**ИЗБРАННЫЙ ОТРЫВОК**.
......
Траурный креп покрыл в сознании дни смерти и похорон Сталина. Особенно врезались в память видения пустых электричек, которые мчались сквозь морозную ночь к Москве, завывая на подъезде к безлюдным платформам — въезд в город был закрыт. Там творилось нечто невообразимое. Помню, как мы, делегация города Перово, шли ночной Москвой через Новую площадь прощаться с вождем. По обе стороны скорбной дороги, во тьме стояли тысячные толпы. Над смутно видневшимися головами вился пар от дыхания, и ни слова, ни звука, словно мертвецы оградили прах того, кого еще вчера величали бессмертным. Помню медленный проход по Дому союзов к возвышению, где, утопая в цветах, лежало неожиданно маленькое и сухонькое тело с желтым лицом и легким пухом седины надо лбом. Руки вытянуты вдоль тела. Здесь тишину нарушал плач скрипок и прорывавшиеся время от времени рыдания. Скорбные лица, потоки слез — Москва искренне горевала.

Мы вернулись в ЦКШ, но для меня наступили часы, полые непередаваемой тревоги: моя Дина уехала на прощание вместе с китайской делегацией, сойдя за переводчицу.

По времени они должны были уже вернуться, но их не было, а уже донеслись вести о сотнях трупов на Трубной площади. В толпе, пытающейся пробиться к Дому союзов, люди давили друг друга, опрокидывали автобусы, троллейбусы и коней милицейского ограждения. Одних толкало на смерть горе, других — любопытство. В ту страшную ночь я понял непреодолимость слепого безумства толпы. Бежали минуты, часы, а жена все не приходила, я в горести сидел над спящей дочерью. Трагедия утраты Сталина померкла перед призраком личной беды. Но, слава богу, все окончилось благополучно, наши слушатели, соединившись с сотрудниками китайского посольства, образовали плотную колонну, взяли женщин в центр, и благополучно прошли в траурный зал. А Трубную площадь москвичи стали звать Трупной.

Я не плакал об умершем вожде, ибо не мог принять его обожествления, не мог подавить сомнений, усилившихся за последние годы. В королевстве датском было не все ладно, и дальнейшие события подтвердили это. Началась суета. Пленумы ЦК перестраивали руководство партией. Политбюро то расширялось до 25 человек, то сужалось до привычных размеров, были попытки сделать руководство коллегиальным, без первых лиц, ликвидировали должность генерального секретаря ЦК, одно время самой крупной фигурой стал Маленков, но не надолго, потом всплыл Никита Хрущев, все чаще в президиумах поблескивали очки Лаврентия Берии. Портреты вождей то снимали, то перевешивали с места на место, в зависимости от близости к вершинам власти. Из родной республики пришла тревожная весть: парторганизация Белоруссии взбунтовалась.
......
**НАБОР ЗАДАНИЙ**.
1. С кем Дина отправилась на прощание, согласно отрывку о похоронах Сталина?
2. Напишите продолжение отрывка о похоронах Сталина, начав сразу после его последнего предложения.

**СОХРАНЁННЫЕ ДАННЫЕ**.
......
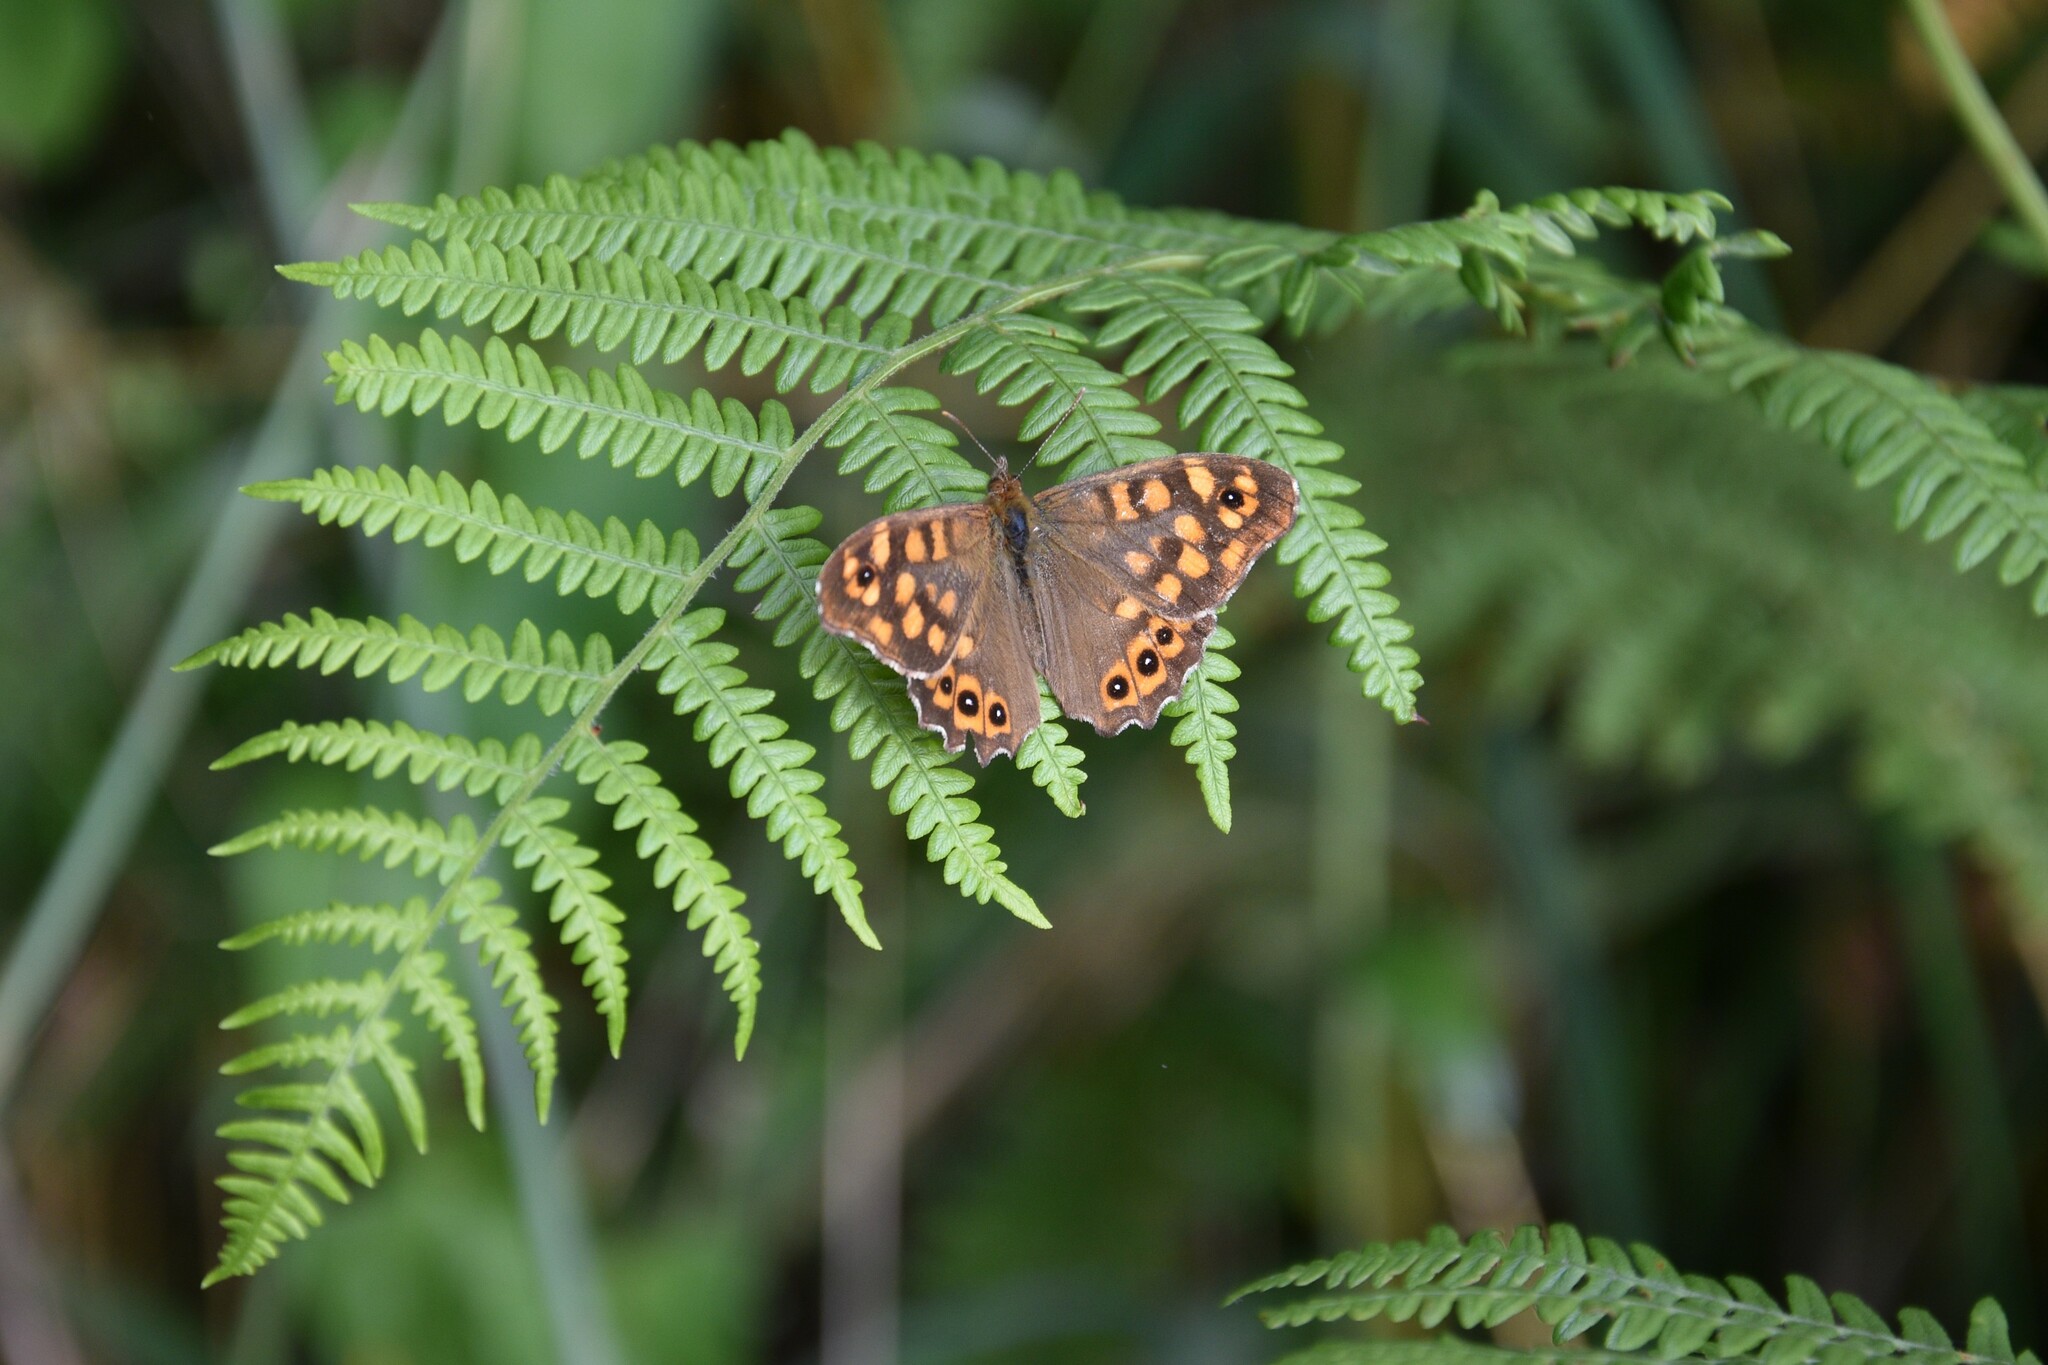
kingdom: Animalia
......
**ОТВЕТЫ ПО ЗАДАНИЯМ**.
1. С китайской делегацией, сойдя за переводчицу.

2.
Как всегда, в дни исторических потрясений неведомо откуда поднимается муть сепаратизма. Говорят, с подачи Берии в республиках появились всплески национализма. Не минула чаша сия и Белоруссии. Вероятно, по извету недоброжелателя, а вернее всего, врага, ЦК КПСС снял с работы первого секретаря ЦК КП Белоруссии Н. Патоличева, обвинив в великодержавном шовинизме. Сразу же его приемником был назначен М. В. Зимянин. Расчет был подлый и точный. Патоличев, приемный сын или воспитанник К. Е. Ворошилова, был в свое время завезен в Белоруссию смену П. Пономаренко, отозванному в Москву. Кстати, и тот был экспортирован из России еще до войны при замене руководителей республики, обвиненных в национализме. Пантелеймон Кондратьевич, прошедший вместе с белорусским народом трагическую дорогу войны и тяготы восстановления разрушенного хозяйства, пользовался непререкаемым авторитетом не только у партийного актива, но у всего народа. Демократичный и волевой, он сплотил вокруг себя честных и авторитетных людей, сумевших в короткий срок вернуть жизнь на пепелища городов и сел. Характерным для него было бережное отношение к кадрам, умение найти и выдвинуть талантливых людей. Николай Семенович Патоличев, человек мягкий, но преданный делу и целеустремленный, продолжил традиции и курс предшественника, быстро стал своим человеком в республике. Обвинение его в великодержавном шовинизме грянуло подобно грому. Белорусам вообще чужда национальная замкнутость. Что же касается русского народа, то мы всегда считали себя частью России, русский язык был вторым (если не первым) родным языком.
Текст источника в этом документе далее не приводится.